May had only one sexual fantasy—and it was impossible. She wanted to make love in the Lincoln Park Conservatory, in the little water pond filled with spare change under the trees decades old. But of course she couldn’t do that. It was a public place, and she was crazy, but not that crazy.

It was really the opposite of erotic, it was about the safety and comfort and beauty of it all. It was the closest thing to cleanliness she found in the city; its air was fresh and heavy with carbon dioxide and H20, vomited up from the pores of the exotic and silent plants. Whenever she went there she felt happy and thankful.

She went to the conservatory out of the exhaust fume muck of early city spring, when the snow-mud hadn’t cleared from the curbsides and under the shrubbery. It was desolate in the park that weekday afternoon, and she walked down the brick cobblestones of the glass-domed conservatory path happy not to have another’s pace to slow her down. She stopped occasionally to read the small brass label signs in the botanical language that lay-people think they can link to popular names.

“What a gigantic elephant plant,” echoed a male voice in a twang. From the boots, silver belt buckle, and buxom big hair sidekick, they looked like a pair of Texans on vacation here to check out the Chicago Merc. May quickened her pace so as not to be encountered. She knew it was actually a split-leaf philodendron, Philodendron bipinnatifidum, native to Brazil. She browsed through the pre-historic fern room and into the special exhibits area.

An older man with soft red hair and large ears stooped over a small flowering tree. In his hands were a pair of bent pruning shears. His head popped up as May inched in the room.

“We’re closed now,” he said, in a bouncing germanic accent.

“Oh no, I missed it.” May took in the whole room in. “It looks like World War three.”

Scattered all around the room were azalea blossoms, fuchsia and Maybelline pink, chablis and jungle red.
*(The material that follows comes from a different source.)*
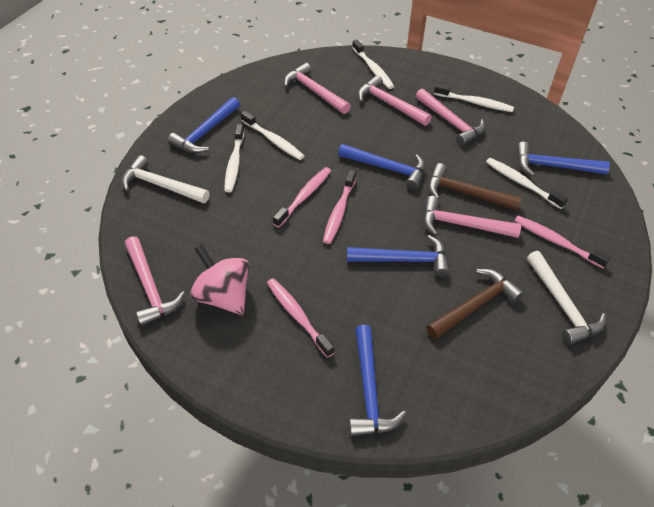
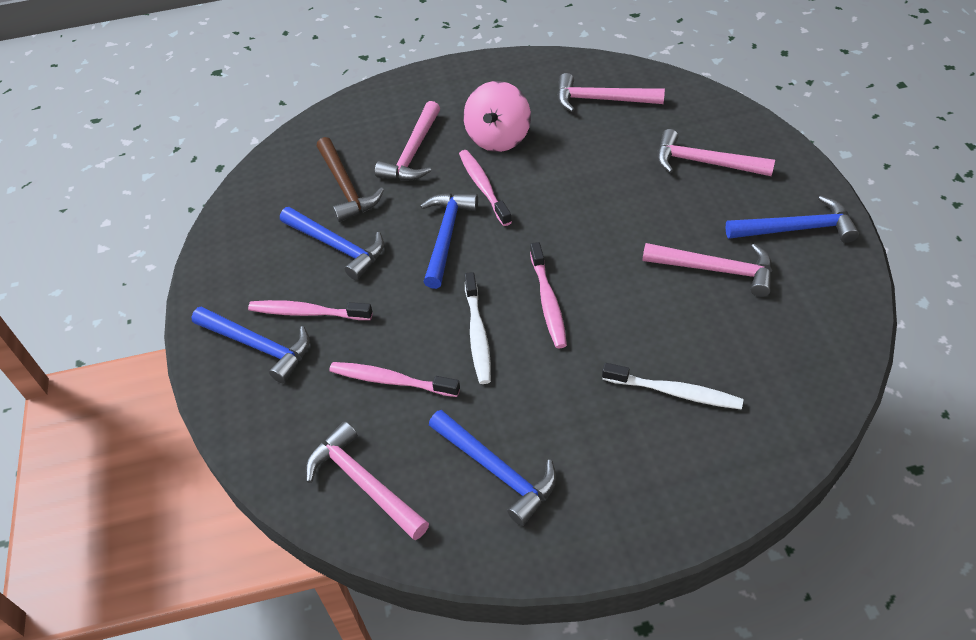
brown hammer: 2 -> 1
white hammer: 2 -> 0
white toothbrush: 5 -> 2

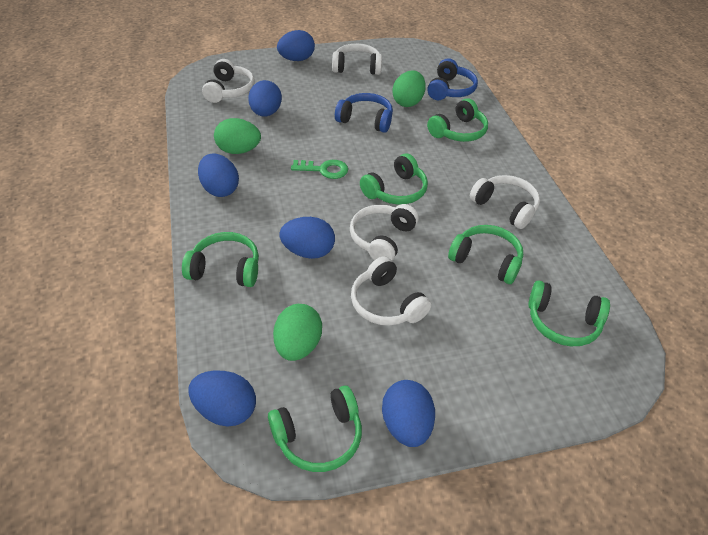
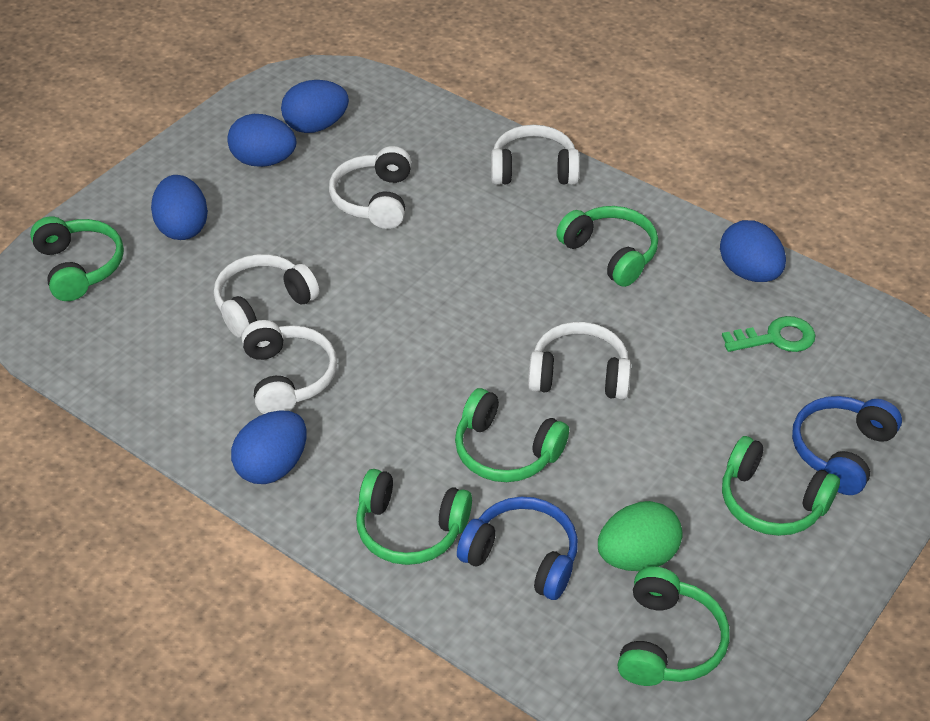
blue egg: 6 -> 5
green egg: 3 -> 1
It was as if the island of Hawaii had sent them as a gag gift with a note reading “Acme Instant Leis.” An explosion of fallen petals patterned the floor, the wish-ponds, and the Dutch man’s heavy work boots.

“It’s over now. It’s past their time.”

“I know how they feel.” She half-smiled, her stomach twisting and recalling all the shit she’d been through lately, and how stupid she felt about it all. She knew she had to forgive herself and move on, but she didn’t quite know how.

“Did you see it?” His smile was charming, meek and hopeful.

“No,” said May. “I saw the last special exhibit, though…”

“Christmas? The poinsettias?”

“No. The mums.”

“November,” he nodded his head dejectedly and set down his tool. He cupped his hands around a clay pot, filled with a bright round burst of blooms.

“Here. Take this,” he said.

“I couldn’t possibly,” said May.

“Last one standing. It has a few more days, I think.”

“No, really. I’d just kill it. I just like to come here and see the good work you do,” said May, thinking what a hassle it would be to carry the plant home. 

“Tanks,” he said, not pronouncing the “th.” But he still held the gift in his hand.

“Keep it for next year, I’ll back and visit it then.”

“Please,” he said, all heart, pushing the pot towards May, who shrugged it and him away and escaped unburdened.

***

Later, standing in a shower that kept on running hot and then cold, May thought that she probably should have taken the gardener’s azalea.